*** Begin section ***

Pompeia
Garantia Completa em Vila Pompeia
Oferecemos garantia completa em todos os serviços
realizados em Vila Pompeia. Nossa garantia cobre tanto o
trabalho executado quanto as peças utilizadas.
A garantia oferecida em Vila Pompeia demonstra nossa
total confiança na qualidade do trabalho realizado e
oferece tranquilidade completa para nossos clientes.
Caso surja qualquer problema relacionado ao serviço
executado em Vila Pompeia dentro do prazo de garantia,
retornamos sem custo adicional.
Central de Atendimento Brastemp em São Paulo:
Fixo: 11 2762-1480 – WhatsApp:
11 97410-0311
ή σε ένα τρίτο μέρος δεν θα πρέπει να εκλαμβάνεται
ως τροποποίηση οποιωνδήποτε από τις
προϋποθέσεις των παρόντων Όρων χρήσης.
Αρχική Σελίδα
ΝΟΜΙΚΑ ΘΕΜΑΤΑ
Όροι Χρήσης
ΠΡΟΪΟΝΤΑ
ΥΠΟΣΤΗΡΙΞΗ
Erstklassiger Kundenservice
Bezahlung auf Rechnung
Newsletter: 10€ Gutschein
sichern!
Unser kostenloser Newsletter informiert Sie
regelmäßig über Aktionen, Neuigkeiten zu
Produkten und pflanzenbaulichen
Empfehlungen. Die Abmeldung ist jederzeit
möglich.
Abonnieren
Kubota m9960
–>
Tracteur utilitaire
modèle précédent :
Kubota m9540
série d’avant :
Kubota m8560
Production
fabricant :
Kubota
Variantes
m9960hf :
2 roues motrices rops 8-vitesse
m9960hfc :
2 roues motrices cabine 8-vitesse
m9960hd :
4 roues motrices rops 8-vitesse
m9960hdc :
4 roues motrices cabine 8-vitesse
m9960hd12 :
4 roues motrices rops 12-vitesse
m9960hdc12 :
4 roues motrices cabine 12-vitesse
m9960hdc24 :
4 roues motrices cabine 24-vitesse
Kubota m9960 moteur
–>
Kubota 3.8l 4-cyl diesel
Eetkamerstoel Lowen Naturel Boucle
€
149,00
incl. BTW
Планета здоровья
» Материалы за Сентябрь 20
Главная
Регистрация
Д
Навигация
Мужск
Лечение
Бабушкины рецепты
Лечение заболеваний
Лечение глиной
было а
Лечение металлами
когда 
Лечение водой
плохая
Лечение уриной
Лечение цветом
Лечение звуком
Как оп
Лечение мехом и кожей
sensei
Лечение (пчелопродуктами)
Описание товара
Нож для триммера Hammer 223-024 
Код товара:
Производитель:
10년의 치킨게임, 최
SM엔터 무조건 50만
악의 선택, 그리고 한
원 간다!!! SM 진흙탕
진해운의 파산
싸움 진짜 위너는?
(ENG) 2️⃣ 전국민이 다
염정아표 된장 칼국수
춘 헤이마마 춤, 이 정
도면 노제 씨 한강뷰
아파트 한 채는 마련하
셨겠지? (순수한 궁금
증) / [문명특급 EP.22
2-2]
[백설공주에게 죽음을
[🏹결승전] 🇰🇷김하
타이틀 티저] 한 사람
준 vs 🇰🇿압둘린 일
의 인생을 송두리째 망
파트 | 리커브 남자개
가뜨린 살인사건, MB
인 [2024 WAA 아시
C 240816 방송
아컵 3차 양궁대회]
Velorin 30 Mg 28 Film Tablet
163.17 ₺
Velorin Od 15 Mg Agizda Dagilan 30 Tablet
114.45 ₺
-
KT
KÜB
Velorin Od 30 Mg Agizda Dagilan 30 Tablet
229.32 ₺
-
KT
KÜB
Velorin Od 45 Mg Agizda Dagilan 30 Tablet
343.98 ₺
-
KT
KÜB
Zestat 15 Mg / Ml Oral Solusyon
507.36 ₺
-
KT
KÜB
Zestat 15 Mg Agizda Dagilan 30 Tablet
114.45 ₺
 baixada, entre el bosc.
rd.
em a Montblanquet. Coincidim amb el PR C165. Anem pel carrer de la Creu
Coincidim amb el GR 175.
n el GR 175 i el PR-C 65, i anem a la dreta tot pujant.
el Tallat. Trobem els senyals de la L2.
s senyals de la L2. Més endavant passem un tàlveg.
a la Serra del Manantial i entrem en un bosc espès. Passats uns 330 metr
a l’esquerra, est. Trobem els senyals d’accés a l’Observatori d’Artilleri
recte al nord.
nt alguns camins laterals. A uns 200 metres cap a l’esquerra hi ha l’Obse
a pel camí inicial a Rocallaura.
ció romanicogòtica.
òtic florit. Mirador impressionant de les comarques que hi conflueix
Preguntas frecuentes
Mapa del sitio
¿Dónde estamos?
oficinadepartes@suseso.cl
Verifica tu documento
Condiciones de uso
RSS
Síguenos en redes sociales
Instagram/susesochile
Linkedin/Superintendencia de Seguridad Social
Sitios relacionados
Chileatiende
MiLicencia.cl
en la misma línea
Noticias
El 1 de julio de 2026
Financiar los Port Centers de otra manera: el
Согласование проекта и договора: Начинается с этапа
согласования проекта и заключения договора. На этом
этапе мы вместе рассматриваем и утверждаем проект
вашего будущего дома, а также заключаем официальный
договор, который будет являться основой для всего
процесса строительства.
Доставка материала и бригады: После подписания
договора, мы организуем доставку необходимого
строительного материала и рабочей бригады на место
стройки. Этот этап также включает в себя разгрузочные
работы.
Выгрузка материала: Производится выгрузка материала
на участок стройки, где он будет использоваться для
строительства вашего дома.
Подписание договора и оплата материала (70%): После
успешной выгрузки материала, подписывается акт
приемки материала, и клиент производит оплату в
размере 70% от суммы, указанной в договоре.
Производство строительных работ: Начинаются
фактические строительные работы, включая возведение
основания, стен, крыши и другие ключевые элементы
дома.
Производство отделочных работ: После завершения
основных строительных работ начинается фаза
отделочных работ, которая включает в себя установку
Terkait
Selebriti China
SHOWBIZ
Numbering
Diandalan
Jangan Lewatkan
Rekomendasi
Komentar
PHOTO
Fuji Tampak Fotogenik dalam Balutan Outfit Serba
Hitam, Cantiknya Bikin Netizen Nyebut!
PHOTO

*** End section ***

WORK ORDER: Line by line, give the material above again exactly.

OUTPUT FOR THIS EXERCISE:
Pompeia
Garantia Completa em Vila Pompeia
Oferecemos garantia completa em todos os serviços
realizados em Vila Pompeia. Nossa garantia cobre tanto o
trabalho executado quanto as peças utilizadas.
A garantia oferecida em Vila Pompeia demonstra nossa
total confiança na qualidade do trabalho realizado e
oferece tranquilidade completa para nossos clientes.
Caso surja qualquer problema relacionado ao serviço
executado em Vila Pompeia dentro do prazo de garantia,
retornamos sem custo adicional.
Central de Atendimento Brastemp em São Paulo:
Fixo: 11 2762-1480 – WhatsApp:
11 97410-0311
ή σε ένα τρίτο μέρος δεν θα πρέπει να εκλαμβάνεται
ως τροποποίηση οποιωνδήποτε από τις
προϋποθέσεις των παρόντων Όρων χρήσης.
Αρχική Σελίδα
ΝΟΜΙΚΑ ΘΕΜΑΤΑ
Όροι Χρήσης
ΠΡΟΪΟΝΤΑ
ΥΠΟΣΤΗΡΙΞΗ
Erstklassiger Kundenservice
Bezahlung auf Rechnung
Newsletter: 10€ Gutschein
sichern!
Unser kostenloser Newsletter informiert Sie
regelmäßig über Aktionen, Neuigkeiten zu
Produkten und pflanzenbaulichen
Empfehlungen. Die Abmeldung ist jederzeit
möglich.
Abonnieren
Kubota m9960
–>
Tracteur utilitaire
modèle précédent :
Kubota m9540
série d’avant :
Kubota m8560
Production
fabricant :
Kubota
Variantes
m9960hf :
2 roues motrices rops 8-vitesse
m9960hfc :
2 roues motrices cabine 8-vitesse
m9960hd :
4 roues motrices rops 8-vitesse
m9960hdc :
4 roues motrices cabine 8-vitesse
m9960hd12 :
4 roues motrices rops 12-vitesse
m9960hdc12 :
4 roues motrices cabine 12-vitesse
m9960hdc24 :
4 roues motrices cabine 24-vitesse
Kubota m9960 moteur
–>
Kubota 3.8l 4-cyl diesel
Eetkamerstoel Lowen Naturel Boucle
€
149,00
incl. BTW
Планета здоровья
» Материалы за Сентябрь 20
Главная
Регистрация
Д
Навигация
Мужск
Лечение
Бабушкины рецепты
Лечение заболеваний
Лечение глиной
было а
Лечение металлами
когда 
Лечение водой
плохая
Лечение уриной
Лечение цветом
Лечение звуком
Как оп
Лечение мехом и кожей
sensei
Лечение (пчелопродуктами)
Описание товара
Нож для триммера Hammer 223-024 
Код товара:
Производитель:
10년의 치킨게임, 최
SM엔터 무조건 50만
악의 선택, 그리고 한
원 간다!!! SM 진흙탕
진해운의 파산
싸움 진짜 위너는?
(ENG) 2️⃣ 전국민이 다
염정아표 된장 칼국수
춘 헤이마마 춤, 이 정
도면 노제 씨 한강뷰
아파트 한 채는 마련하
셨겠지? (순수한 궁금
증) / [문명특급 EP.22
2-2]
[백설공주에게 죽음을
[🏹결승전] 🇰🇷김하
타이틀 티저] 한 사람
준 vs 🇰🇿압둘린 일
의 인생을 송두리째 망
파트 | 리커브 남자개
가뜨린 살인사건, MB
인 [2024 WAA 아시
C 240816 방송
아컵 3차 양궁대회]
Velorin 30 Mg 28 Film Tablet
163.17 ₺
Velorin Od 15 Mg Agizda Dagilan 30 Tablet
114.45 ₺
-
KT
KÜB
Velorin Od 30 Mg Agizda Dagilan 30 Tablet
229.32 ₺
-
KT
KÜB
Velorin Od 45 Mg Agizda Dagilan 30 Tablet
343.98 ₺
-
KT
KÜB
Zestat 15 Mg / Ml Oral Solusyon
507.36 ₺
-
KT
KÜB
Zestat 15 Mg Agizda Dagilan 30 Tablet
114.45 ₺
 baixada, entre el bosc.
rd.
em a Montblanquet. Coincidim amb el PR C165. Anem pel carrer de la Creu
Coincidim amb el GR 175.
n el GR 175 i el PR-C 65, i anem a la dreta tot pujant.
el Tallat. Trobem els senyals de la L2.
s senyals de la L2. Més endavant passem un tàlveg.
a la Serra del Manantial i entrem en un bosc espès. Passats uns 330 metr
a l’esquerra, est. Trobem els senyals d’accés a l’Observatori d’Artilleri
recte al nord.
nt alguns camins laterals. A uns 200 metres cap a l’esquerra hi ha l’Obse
a pel camí inicial a Rocallaura.
ció romanicogòtica.
òtic florit. Mirador impressionant de les comarques que hi conflueix
Preguntas frecuentes
Mapa del sitio
¿Dónde estamos?
oficinadepartes@suseso.cl
Verifica tu documento
Condiciones de uso
RSS
Síguenos en redes sociales
Instagram/susesochile
Linkedin/Superintendencia de Seguridad Social
Sitios relacionados
Chileatiende
MiLicencia.cl
en la misma línea
Noticias
El 1 de julio de 2026
Financiar los Port Centers de otra manera: el
Согласование проекта и договора: Начинается с этапа
согласования проекта и заключения договора. На этом
этапе мы вместе рассматриваем и утверждаем проект
вашего будущего дома, а также заключаем официальный
договор, который будет являться основой для всего
процесса строительства.
Доставка материала и бригады: После подписания
договора, мы организуем доставку необходимого
строительного материала и рабочей бригады на место
стройки. Этот этап также включает в себя разгрузочные
работы.
Выгрузка материала: Производится выгрузка материала
на участок стройки, где он будет использоваться для
строительства вашего дома.
Подписание договора и оплата материала (70%): После
успешной выгрузки материала, подписывается акт
приемки материала, и клиент производит оплату в
размере 70% от суммы, указанной в договоре.
Производство строительных работ: Начинаются
фактические строительные работы, включая возведение
основания, стен, крыши и другие ключевые элементы
дома.
Производство отделочных работ: После завершения
основных строительных работ начинается фаза
отделочных работ, которая включает в себя установку
Terkait
Selebriti China
SHOWBIZ
Numbering
Diandalan
Jangan Lewatkan
Rekomendasi
Komentar
PHOTO
Fuji Tampak Fotogenik dalam Balutan Outfit Serba
Hitam, Cantiknya Bikin Netizen Nyebut!
PHOTO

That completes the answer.